Let's look at an example. Use a regular expression to find out all the amounts above $100:

Text:

$25.36

$125.36

$205.0

$2500.44

$44.30

Regular Expression: $ \ d {3,} \. \ d {2}

Result:

$25.36

[$125.36]

[$205.0]

[$2500.44]

$44.30

 

+ ,*,? Can be expressed as repeated times:

+ Equivalent to {1 ,}

* Equivalent to {0 ,}

? Equivalent to {0, 1}

 

Iii. prevent over-matching

? Only zero or one character can be matched. {n} and {n, m} also have an upper limit on the number of times of matching, but no upper limit exists for *, +, {n, this sometimes leads to over-matching.

Let's look at an example of matching an html Tag.

Text:

Yesterday is <B> history </B>, tomorrow is a <B> mystery </B>, but today is a <B> gift </B>.

Regular Expression: <[Bb]>. * </[Bb]>

Result:

Yesterday is [<B> history </B>, tomorrow is a <B> mystery </B>, but today is a <B> gift </B> ].

Analysis: <[Bb]> match <B> tags (Case Insensitive) </[Bb]> match </B> tags (Case Insensitive ). However, there are three results not as expected. After the first </B> label, everything between the last </B> is matched.

Why? Because * and + are greedy metacharacters, their behavior pattern during matching is more favorable, And they will try to match from the beginning of a text to the end of the text, instead of starting from the beginning of the text to the first match.

When this greedy behavior is not required, you can use the lazy version of these metacharacters. Laziness means matching as few characters as possible, opposite to greedy. Do you only need to add one greedy metacharacter? Suffix. The following is the lazy version corresponding to the greedy metacharacters:

**?

++?

{N ,}{ n ,}?

In the above example, the regular expression only needs to be changed to <[Bb]> .*? </[Bb]> The result is as follows:

<B> history </B>

<B> mystery </B>

<B> gift </B>

 

Iv. Summary

The real power of a regular expression is reflected in the repeat matching. +, *, And ,*,? Usage of several metacharacters. to accurately determine the number of matching times, use {}. Metacharacters are classified into greedy and lazy types.
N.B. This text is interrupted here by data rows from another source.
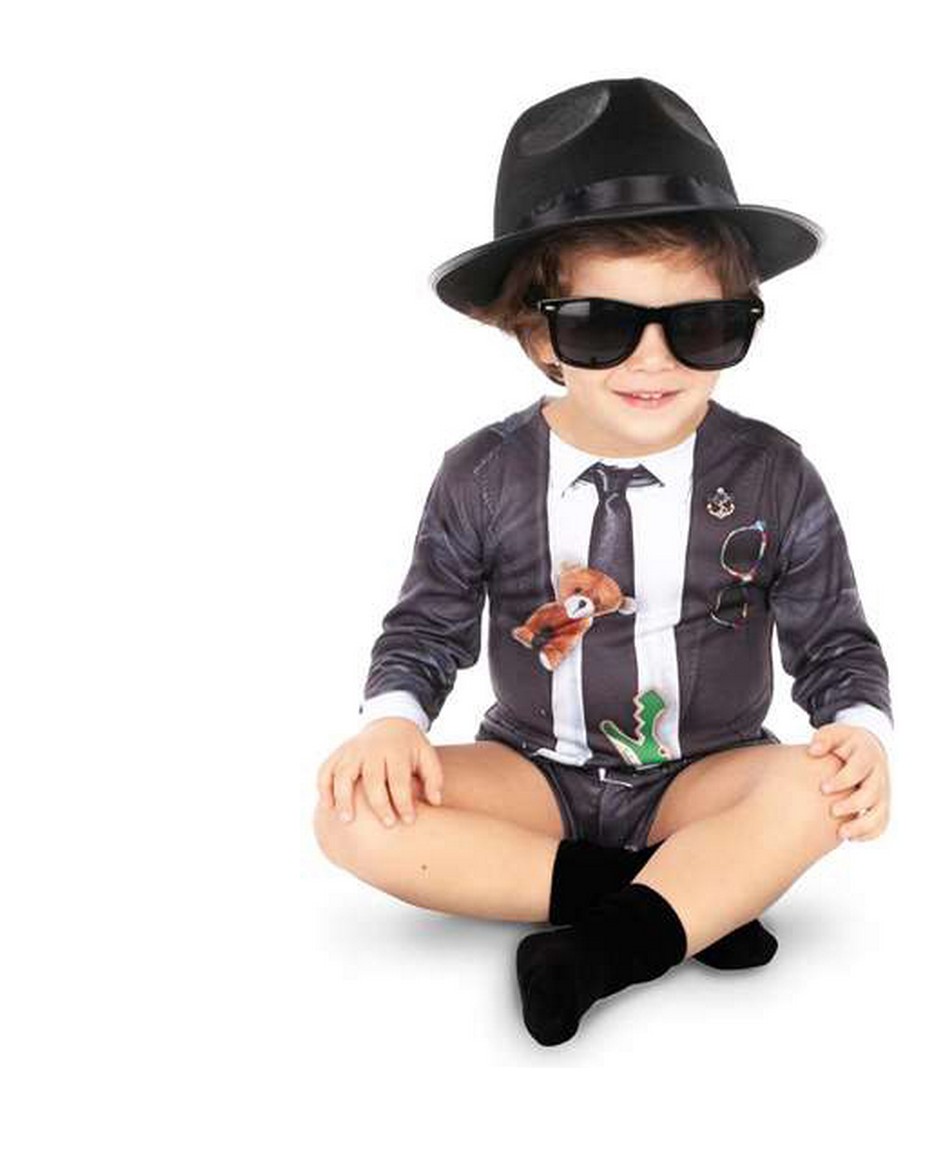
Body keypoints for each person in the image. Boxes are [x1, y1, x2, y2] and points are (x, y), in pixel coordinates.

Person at [313, 77, 894, 1046]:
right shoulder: (485, 474)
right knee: (350, 814)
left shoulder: (772, 474)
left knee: (813, 790)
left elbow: (832, 632)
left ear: (742, 319)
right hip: (531, 771)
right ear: (538, 331)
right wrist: (392, 722)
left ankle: (600, 950)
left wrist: (858, 732)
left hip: (705, 774)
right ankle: (684, 898)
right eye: (601, 325)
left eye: (700, 326)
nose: (652, 361)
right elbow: (428, 621)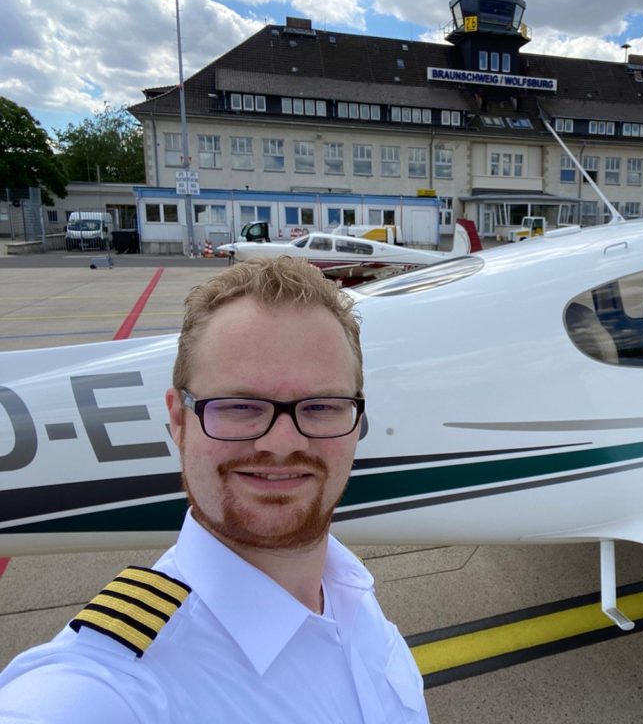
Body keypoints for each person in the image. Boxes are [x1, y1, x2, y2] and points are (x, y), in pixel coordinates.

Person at [0, 257, 429, 723]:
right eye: (240, 405)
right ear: (180, 421)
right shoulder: (107, 691)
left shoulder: (350, 592)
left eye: (322, 405)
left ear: (355, 421)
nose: (283, 443)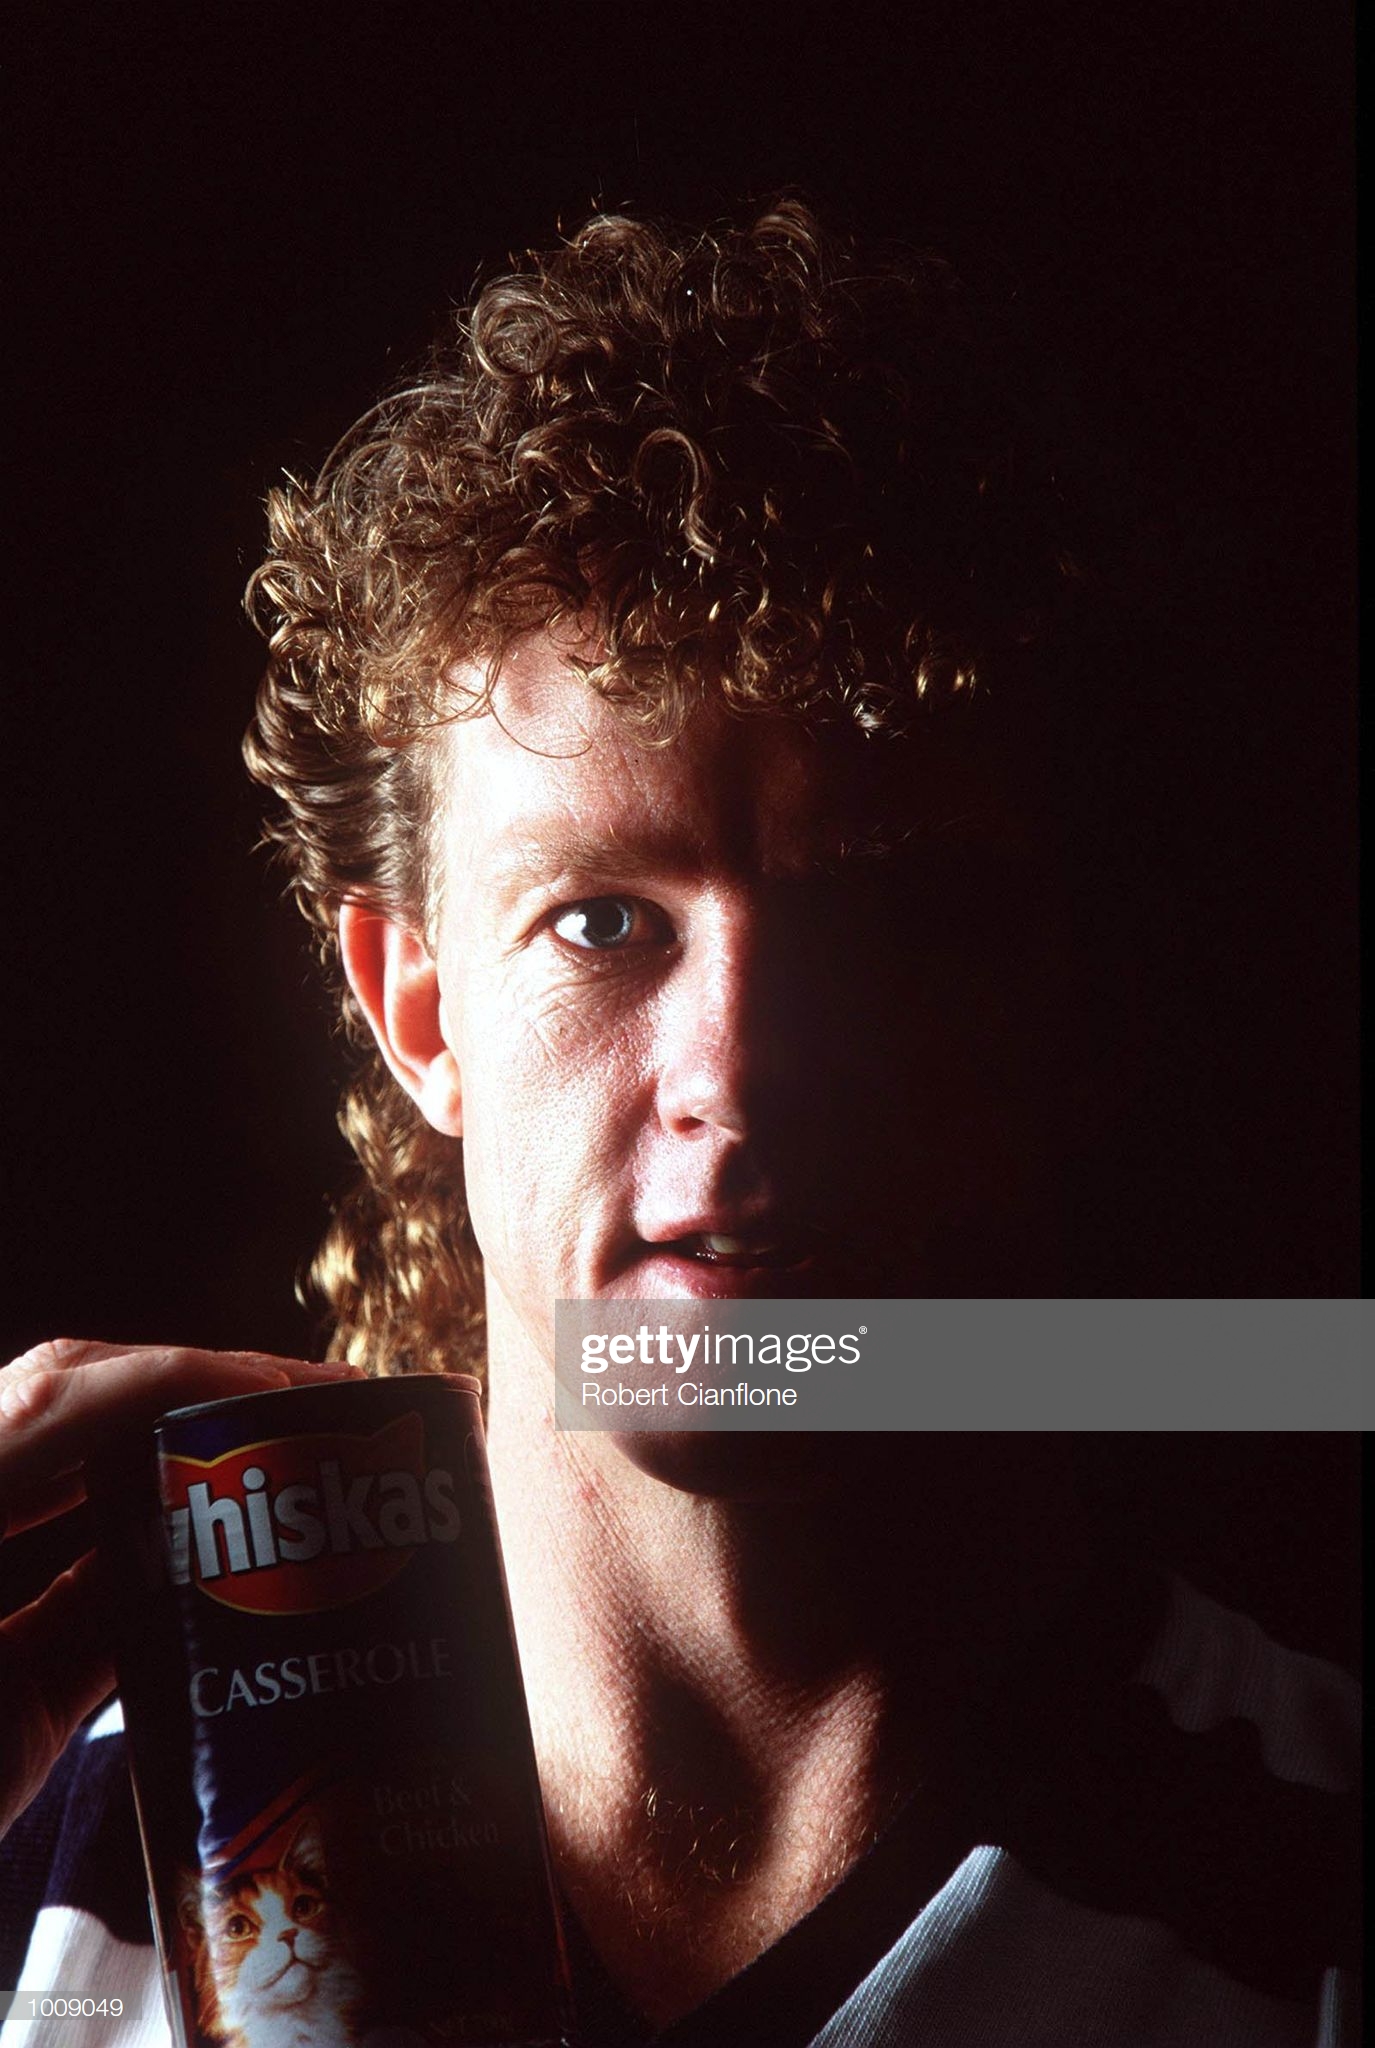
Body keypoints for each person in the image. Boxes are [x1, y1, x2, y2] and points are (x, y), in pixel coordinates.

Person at [0, 203, 1358, 2046]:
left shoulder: (1324, 1883)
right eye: (603, 923)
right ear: (421, 1013)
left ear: (1066, 988)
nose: (746, 1069)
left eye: (890, 922)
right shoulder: (54, 1857)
To prevent over-matching, use the lazy metacharacters to construct regular expressions.
Author: zhanghu198901

Contact Us

The content source of this page is from Internet, which doesn't represent Alibaba Cloud's opinion; products and services mentioned on that page don't have any relationship with Alibaba Cloud. If the content of the page makes you feel confusing, please write us an email, we will handle the problem within 5 days after receiving your email.

If you find any instances of plagiarism from the community, please send an email to: info-contact@alibabacloud.com and provide relevant evidence. A staff member will contact you within 5 working days.

A Free Trial That Lets You Build Big!

Start building with 50+ products and up to 12 months usage for Elastic Compute Service

  • Sales Support

    1 on 1 presale consultation

  • After-Sales Support

    24/7 Technical Support 6 Free Tickets per Quarter Faster Response

  • Alibaba Cloud offers highly flexible support services tailored to meet your exact needs.